Tuesday, August 3

Here’s how the major German states are implementing the new lockdown rules

North Rhine-Westphalia

Armin Laschet, the state leader in Germany’s most populous state, said Tuesday morning that his state would implement the “emergency brake” of the new coronavirus rules “one by one.”

The emergency brake clause stipulates that a state or region must Go back to the strict February lockdown rules. if you register an incidence of 7 days above 100 in three consecutive days.

Because NRW has an incidence of 7 days above 100, the new CDU president said that the ’emergency brake’ would be activated in the state of 18 million people as of Monday, March 29.

Saying that he understood people’s disappointment, Laschet said that “there is no other way to stop the spread of the virus at this time.”

SEE ALSO: Three-quarters of Germans think that the new CDU leader, Laschet, ‘is not the right choice for the chancellor’

But it doesn’t seem clear how strictly NRW will apply the emergency brake.

Laschet said Tuesday that two households of up to five people would be allowed to meet during Easter. In fact, the emergency brake is supposed to reactivate the February lockdown rules that limited contacts to one person outside one’s home, which is what Hamburg has done (see below).

Laschet also ruled out night curfews, saying they were “not a solution.”


Berlin plans to go beyond the schedule set on Monday. Mayor Michael Müller intends to extend the blockade of the capital until April 24, almost a week longer than the extension agreed by the federal and state governments.

However, Müller said the city could implement new rules after the upcoming shutdown summit on April 12. “So this doesn’t mean that the lockdown has to be in place like this until the end of April.”

Berlin currently has a 7-day incidence of 94 and is therefore still below the 100 barrier at which the emergency brake would have to be applied.

Daily mirrorIt reports that the Senate has no plans to “pull the brakes” as long as the 7-day incidence is less than 100, and also that Berlin will not impose night curfews.


Germany’s economic powerhouse has said it will start reopening aspects of public life immediately after Easter in three or four test regions. State leader Markus Söder did not say on Tuesday which regions they would be.

The pilot projects will be carried out on the basis of a comprehensive testing regime.

Söder also confirmed that schools will remain open in regions with a 7-day incidence below 100.

SEE ALSO: Curfews, tests for all air travel: the key changes in Germany’s new Covid rules

Even in regions with higher incidence, Senior classes, as well as the fourth year of elementary school and the eleventh grade in elementary schools, technical colleges and vocational colleges, will return to the classroom on a shift basis.


The Hanseatic city has gone beyond the rules set out at Monday’s Covid summit.

After the city “hit the emergency brake” on Saturday based on a 7-day incidence that has been hovering above 100 for several days, contacts have been reduced to a single person outside the immediate home.

This contact restriction will also apply during Easter. Children up to 14 years old are not counted.

Major Peter Tschentscher said his status was being “a bit stricter” than the rest of the country, but said this was necessary due to the infection scenario.

The mayor appealed to the people of Hamburg to refrain from going on vacation, taking day trips or visiting relatives.

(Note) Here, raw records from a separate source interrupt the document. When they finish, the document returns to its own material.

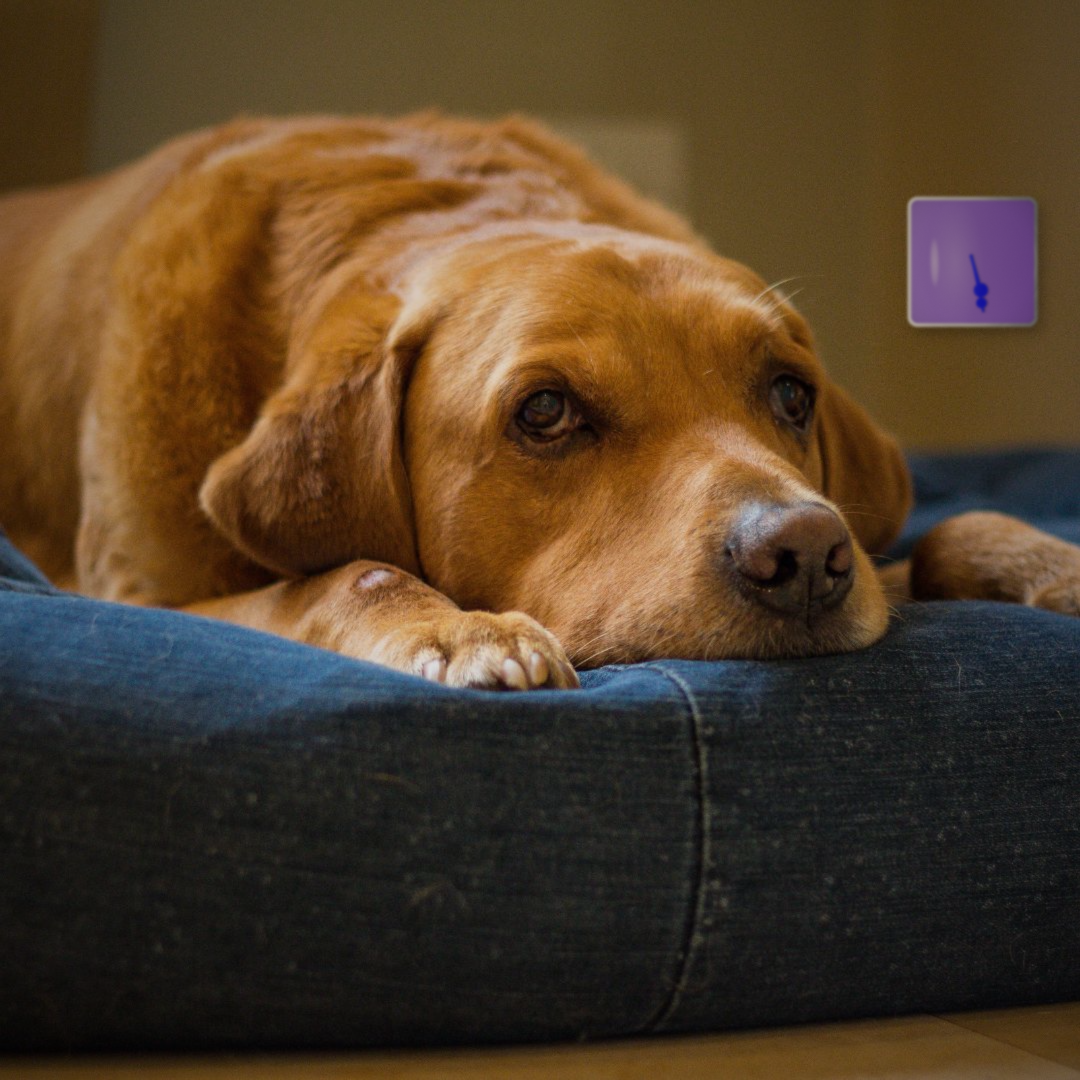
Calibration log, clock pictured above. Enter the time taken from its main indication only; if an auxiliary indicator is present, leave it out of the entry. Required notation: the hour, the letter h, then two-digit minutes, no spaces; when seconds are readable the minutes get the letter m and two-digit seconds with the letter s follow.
5h28
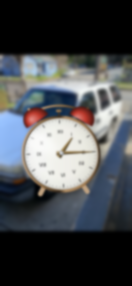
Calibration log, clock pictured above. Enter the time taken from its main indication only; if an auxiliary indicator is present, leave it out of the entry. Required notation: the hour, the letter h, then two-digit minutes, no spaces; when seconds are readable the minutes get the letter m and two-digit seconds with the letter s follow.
1h15
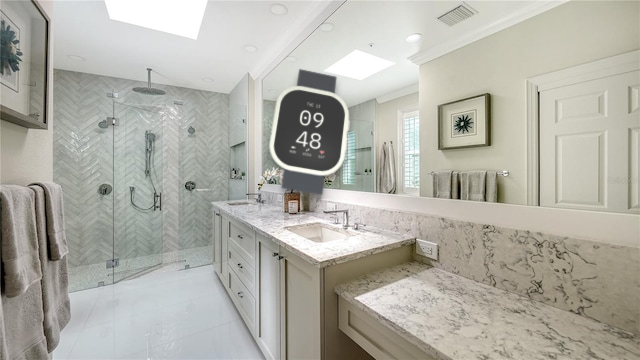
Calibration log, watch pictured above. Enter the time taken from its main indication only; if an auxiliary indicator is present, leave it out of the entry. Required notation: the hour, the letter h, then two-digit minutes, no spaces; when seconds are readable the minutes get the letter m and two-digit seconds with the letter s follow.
9h48
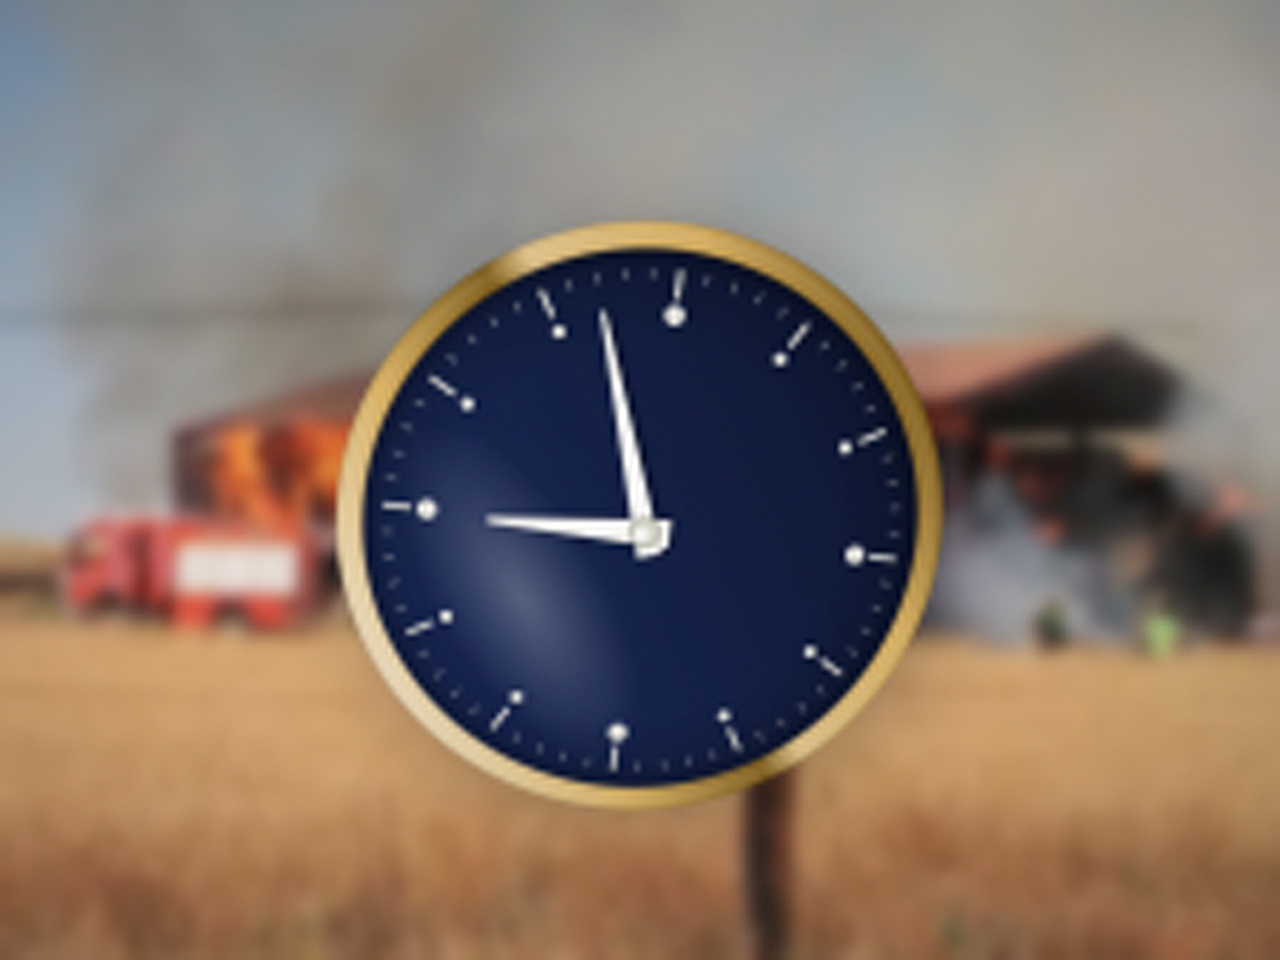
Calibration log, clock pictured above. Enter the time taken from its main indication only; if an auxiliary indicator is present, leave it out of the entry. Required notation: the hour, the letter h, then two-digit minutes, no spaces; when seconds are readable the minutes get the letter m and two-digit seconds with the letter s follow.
8h57
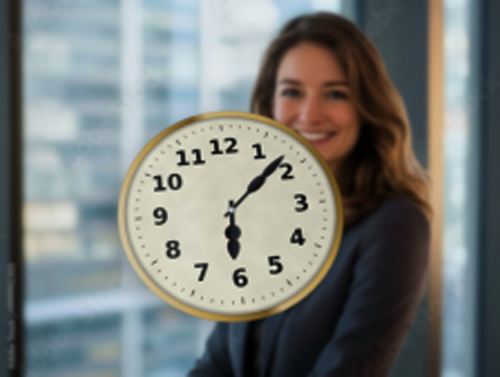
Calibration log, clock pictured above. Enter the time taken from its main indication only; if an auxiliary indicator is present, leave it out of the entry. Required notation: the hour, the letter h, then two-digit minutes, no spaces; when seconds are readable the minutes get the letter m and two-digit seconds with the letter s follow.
6h08
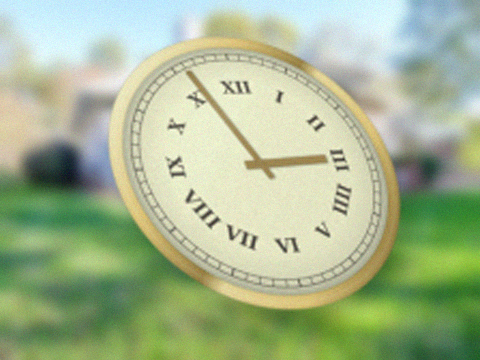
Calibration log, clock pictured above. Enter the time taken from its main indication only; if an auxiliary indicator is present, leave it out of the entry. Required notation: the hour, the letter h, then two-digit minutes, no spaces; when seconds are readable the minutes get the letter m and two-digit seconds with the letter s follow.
2h56
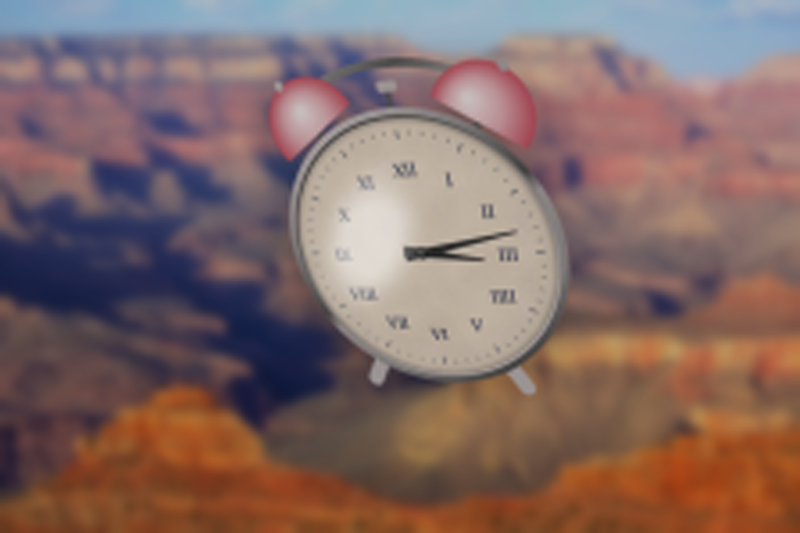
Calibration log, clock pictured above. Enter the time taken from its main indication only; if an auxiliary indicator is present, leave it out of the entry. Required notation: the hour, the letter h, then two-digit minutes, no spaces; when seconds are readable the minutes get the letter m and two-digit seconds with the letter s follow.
3h13
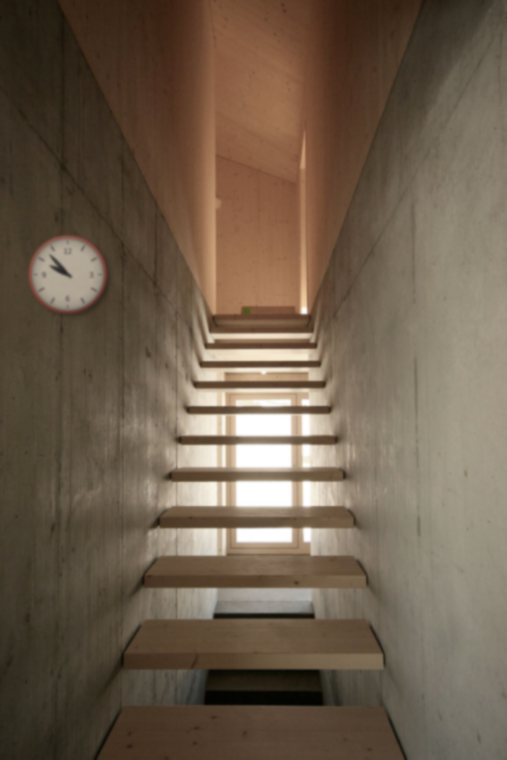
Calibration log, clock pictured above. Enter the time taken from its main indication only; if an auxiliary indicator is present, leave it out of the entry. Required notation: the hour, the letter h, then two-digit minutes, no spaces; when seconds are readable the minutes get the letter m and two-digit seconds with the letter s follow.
9h53
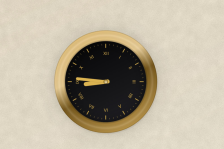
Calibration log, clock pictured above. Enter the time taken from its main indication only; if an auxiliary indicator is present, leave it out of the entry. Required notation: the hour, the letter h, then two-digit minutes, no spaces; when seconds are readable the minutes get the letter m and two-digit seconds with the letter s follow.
8h46
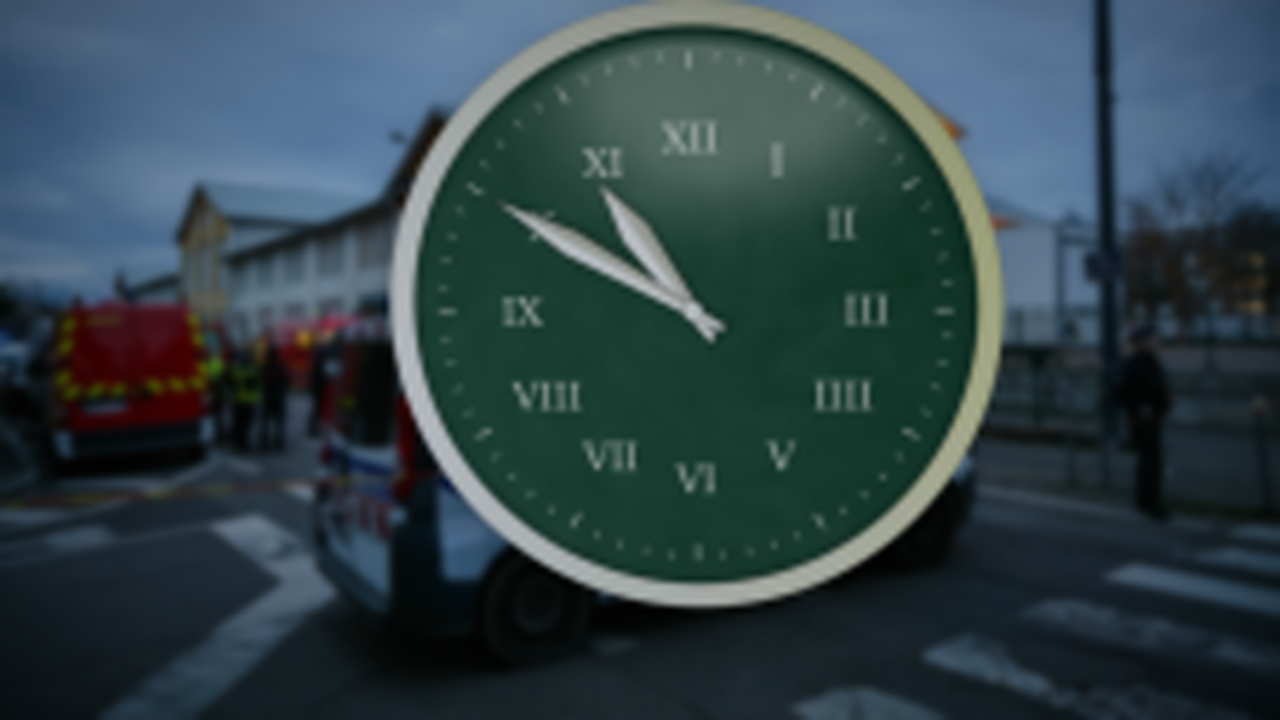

Tschentscher also said medical masks would now be mandatory in vehicles “if people from different households sit together.”


In the central state of Germany, where gyms have been open again for much of March, the state government is also poised to enact the “emergency brake.”

Hesse has had an incidence of more than 100 over seven days for six days in a row, and the state government said Tuesday that “there will be no further easing of restrictions before Easter.”

Gyms are likely to close again and children’s sports will be put on hiatus.

State leader Volker Bouffier will give more details later Tuesday.


The southwestern state wants to make sure no one works on Thursday, April 1, allowing people to stay home for five days in a row. But state leader Wilfried Kretschmann said there are still “legal issues to resolve” at this point.

Kretschmann said he was in favor of night curfews, a tactic he has used previously. He also hinted on Tuesday that he could take power to decide whether to take the emergency brake off local governments and take control himself.

The city of Tübingen has embarked on a pilot project that has attracted considerable attention. It has been given permission to keep stores, cafes and cinemas open based on an intensive testing regimen.

Local residents can enter various businesses as long as they present a negative test that has been carried out in the last 24 hours.